** Supplied text follows **

My earlier blog post took an intersectional perspective to look back from the Equality Act to consider how the SDA was discussed in relation to existing race equality legislation in the years leading up to its passing (1964-75). Gender and race equality legislation developed in ‘siloed’, separate ways, with long term effects for thinking about intersectionality. Analyses of official records and documents from this time period show that Black women and women of colour were mostly made invisible in these legislative and parliamentary conversations, which is ultimately unsurprising given their lack of representation in elite structures of government. Yet notwithstanding the exclusion of these voices and perspectives from official records and published accounts, including many feminist ones, there are histories to be charted of both the influence and silencing of Black and women of colour theory and activism in the earlier decades of the Acts.

Exploring this topic is challenging in part because the siloing that characterises equality legislation is also reflected in wider discourses, including media, academic literature and trade union accounts, which often seek to locate this campaigning and activism as being about either gender or race (or reduced to class). Within the field of gender history, some existing literature has been largely preoccupied with the extent to which this campaigning was ‘feminist[1]’. From an intersectional perspective wherein racism and sexism are considered as always-interlocking and ultimately indivisible from one another, this is perhaps beside the point.

** End of Supplied text **
** Given data follows **

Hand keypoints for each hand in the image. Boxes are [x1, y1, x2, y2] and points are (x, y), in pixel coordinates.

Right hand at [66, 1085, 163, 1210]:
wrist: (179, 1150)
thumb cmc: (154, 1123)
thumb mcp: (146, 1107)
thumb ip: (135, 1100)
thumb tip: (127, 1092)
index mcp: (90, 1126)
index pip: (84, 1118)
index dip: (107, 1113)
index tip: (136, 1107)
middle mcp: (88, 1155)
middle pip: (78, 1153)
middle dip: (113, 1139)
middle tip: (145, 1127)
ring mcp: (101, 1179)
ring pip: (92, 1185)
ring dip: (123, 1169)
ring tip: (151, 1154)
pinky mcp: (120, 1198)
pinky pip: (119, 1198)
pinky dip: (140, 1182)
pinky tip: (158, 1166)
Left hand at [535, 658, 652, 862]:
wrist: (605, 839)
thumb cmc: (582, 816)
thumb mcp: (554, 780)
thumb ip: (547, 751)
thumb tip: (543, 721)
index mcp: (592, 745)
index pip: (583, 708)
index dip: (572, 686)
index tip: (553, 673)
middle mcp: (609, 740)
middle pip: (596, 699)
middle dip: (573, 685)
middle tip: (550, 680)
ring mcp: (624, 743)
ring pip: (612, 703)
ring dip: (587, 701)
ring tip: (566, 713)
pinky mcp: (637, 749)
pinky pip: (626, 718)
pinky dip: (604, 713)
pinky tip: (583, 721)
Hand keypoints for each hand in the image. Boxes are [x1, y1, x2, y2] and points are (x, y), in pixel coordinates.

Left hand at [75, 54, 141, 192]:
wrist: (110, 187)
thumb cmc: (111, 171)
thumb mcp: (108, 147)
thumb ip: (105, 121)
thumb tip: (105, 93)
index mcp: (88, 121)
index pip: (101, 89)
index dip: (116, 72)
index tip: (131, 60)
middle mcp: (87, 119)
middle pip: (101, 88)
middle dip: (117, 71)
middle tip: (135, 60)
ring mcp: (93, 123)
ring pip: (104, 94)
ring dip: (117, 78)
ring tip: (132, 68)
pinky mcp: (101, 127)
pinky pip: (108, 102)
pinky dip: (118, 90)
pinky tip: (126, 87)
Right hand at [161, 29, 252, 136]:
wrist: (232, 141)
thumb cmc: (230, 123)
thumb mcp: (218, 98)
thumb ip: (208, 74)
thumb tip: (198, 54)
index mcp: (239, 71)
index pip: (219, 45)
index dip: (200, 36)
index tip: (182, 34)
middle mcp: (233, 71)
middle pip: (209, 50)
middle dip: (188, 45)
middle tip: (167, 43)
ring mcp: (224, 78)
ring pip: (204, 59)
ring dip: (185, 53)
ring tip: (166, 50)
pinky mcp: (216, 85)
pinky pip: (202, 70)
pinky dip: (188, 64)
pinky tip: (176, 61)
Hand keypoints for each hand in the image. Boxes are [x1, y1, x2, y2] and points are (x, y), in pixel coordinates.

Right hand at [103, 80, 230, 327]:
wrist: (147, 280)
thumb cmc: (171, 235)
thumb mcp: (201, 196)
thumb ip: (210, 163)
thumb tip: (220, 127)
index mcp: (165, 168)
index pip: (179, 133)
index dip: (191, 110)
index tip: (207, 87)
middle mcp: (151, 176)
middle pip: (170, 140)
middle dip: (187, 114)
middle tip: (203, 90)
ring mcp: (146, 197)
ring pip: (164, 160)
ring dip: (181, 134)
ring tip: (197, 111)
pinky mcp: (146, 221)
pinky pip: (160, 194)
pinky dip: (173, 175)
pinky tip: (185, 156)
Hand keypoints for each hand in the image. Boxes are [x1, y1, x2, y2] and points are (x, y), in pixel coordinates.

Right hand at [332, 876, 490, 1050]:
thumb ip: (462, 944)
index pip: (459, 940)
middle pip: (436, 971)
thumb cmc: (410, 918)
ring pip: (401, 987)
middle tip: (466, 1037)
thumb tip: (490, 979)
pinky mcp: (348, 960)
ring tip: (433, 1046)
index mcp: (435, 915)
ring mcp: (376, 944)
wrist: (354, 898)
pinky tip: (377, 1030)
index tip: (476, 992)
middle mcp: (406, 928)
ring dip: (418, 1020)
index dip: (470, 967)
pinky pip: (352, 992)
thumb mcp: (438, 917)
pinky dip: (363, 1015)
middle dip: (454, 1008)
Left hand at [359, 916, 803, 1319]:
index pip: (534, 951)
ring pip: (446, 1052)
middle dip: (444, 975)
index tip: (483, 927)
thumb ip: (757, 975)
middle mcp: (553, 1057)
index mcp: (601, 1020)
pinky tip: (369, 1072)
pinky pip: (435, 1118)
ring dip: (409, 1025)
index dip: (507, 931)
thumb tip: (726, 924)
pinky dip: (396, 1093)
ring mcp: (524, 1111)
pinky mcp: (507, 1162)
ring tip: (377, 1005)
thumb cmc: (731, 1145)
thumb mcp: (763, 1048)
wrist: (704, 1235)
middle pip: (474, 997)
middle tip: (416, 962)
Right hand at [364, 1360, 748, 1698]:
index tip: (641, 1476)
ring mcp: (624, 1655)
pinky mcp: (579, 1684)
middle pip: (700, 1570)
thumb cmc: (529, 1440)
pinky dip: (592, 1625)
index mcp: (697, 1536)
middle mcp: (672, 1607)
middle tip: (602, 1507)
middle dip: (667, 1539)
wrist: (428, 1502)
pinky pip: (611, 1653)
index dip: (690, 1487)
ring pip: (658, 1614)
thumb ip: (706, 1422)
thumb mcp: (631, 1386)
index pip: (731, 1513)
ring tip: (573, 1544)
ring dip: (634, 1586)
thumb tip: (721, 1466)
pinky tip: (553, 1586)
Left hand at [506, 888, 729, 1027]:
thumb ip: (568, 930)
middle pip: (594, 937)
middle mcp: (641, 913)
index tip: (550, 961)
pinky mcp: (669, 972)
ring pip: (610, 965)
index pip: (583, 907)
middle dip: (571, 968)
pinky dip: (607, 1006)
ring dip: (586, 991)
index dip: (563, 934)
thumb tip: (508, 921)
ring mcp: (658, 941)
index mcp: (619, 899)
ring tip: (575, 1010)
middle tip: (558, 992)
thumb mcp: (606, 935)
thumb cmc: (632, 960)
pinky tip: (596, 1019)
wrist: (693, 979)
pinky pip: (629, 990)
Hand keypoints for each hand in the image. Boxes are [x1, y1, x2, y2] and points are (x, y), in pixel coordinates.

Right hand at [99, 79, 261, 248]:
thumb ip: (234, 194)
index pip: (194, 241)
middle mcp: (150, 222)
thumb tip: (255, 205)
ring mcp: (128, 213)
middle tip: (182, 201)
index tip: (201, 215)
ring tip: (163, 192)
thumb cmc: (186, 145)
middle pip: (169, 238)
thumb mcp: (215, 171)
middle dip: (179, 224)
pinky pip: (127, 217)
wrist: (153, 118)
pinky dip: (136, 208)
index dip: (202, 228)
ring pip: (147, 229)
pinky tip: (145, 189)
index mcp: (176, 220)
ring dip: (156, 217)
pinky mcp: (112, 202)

** End of Given data **

• Task requirements:
a - Summarize the passage on gender and race equality legislation in two sentences.
b - Continue the passage on gender and race equality legislation from its final sentence.
These lines were taken from a different source than the text.

• Replies:
a - Gender and race equality legislation in the years before the SDA developed in separate, siloed ways, and official records largely made Black women and women of colour invisible, though histories of their theory and activism can still be traced. This siloing also shapes media, academic and trade union accounts that frame such campaigning as being about either gender or race, so from an intersectional view the question of whether it was "feminist" is perhaps beside the point.

b -
Black and Asian women’s activism, including workplace activism, has often had different priorities to that of white women. Initial analysis of existing oral histories of women activists in the postwar period suggests that the language of ‘equal pay’ and ‘sex discrimination’ was more frequently employed by white participants[2]. Indeed, ‘equal pay’ was one of four demands of the first Women’s Liberation Movement conference in 1970, which was predominantly, though not exclusively, white. At the first conference of the Organisation of Women of African and Asian Descent in 1979, employment was one of five conference themes[3], but in contrast issues were articulated within a broad anti-imperialist lens, and one which we might now call ‘intersectional’, rather than as an issue of women vs. men connoted by ‘equal pay’:

‘We are exploited because we are poor, Black[4] and women. We are poor because the wealth of our countries was seized by White Western Imperialists while, in Britain, because we are Black and women we are also exploited by racism and sexism [5].’

The lack of emphasis on ‘equal pay’ makes sense when we consider that Black women and women of colour have been more likely to be in segregated occupations where there are limited male comparators from which to campaign for equal pay. Moreover, importantly for Black women and women of colour, equal pay is not just an issue relating to men (in which case there are disparities between white men and men of colour also), but to white women:

‘Because of racism Black women are often paid less than White women for doing the same job [6].’

Many Black women active in the women’s movements were also active in trade unions in their workplaces, though they noted both the sexism and racism they often experienced from unions. The different priorities to white women are reflected here also: for instance, women have been central in the establishment of Black sections in unions. Black women’s workplace activism has often been misrecognised as being about issues other than gender[7]. An alternative reading would be to see this activism as being driven by their indivisible experiences as Black working class women.

There were a number of industrial disputes in the 1970s in particular which were led by or made up largely of women of colour (most famously Grunwick, Imperial Typewriters, and lesser known ones such as Kenilworth Components). Even when led by women or large majority women and there were clear gender-related claims being made[8], these intersectional justice claims have been misrecognised on several fronts. The media tended to report on these disputes in a gender-neutral way. Alternatively, these stories have been claimed by both academics and activists as ones about race exclusively, or when (less commonly) viewed through the lens of gender, been found to be not sufficiently ‘feminist’.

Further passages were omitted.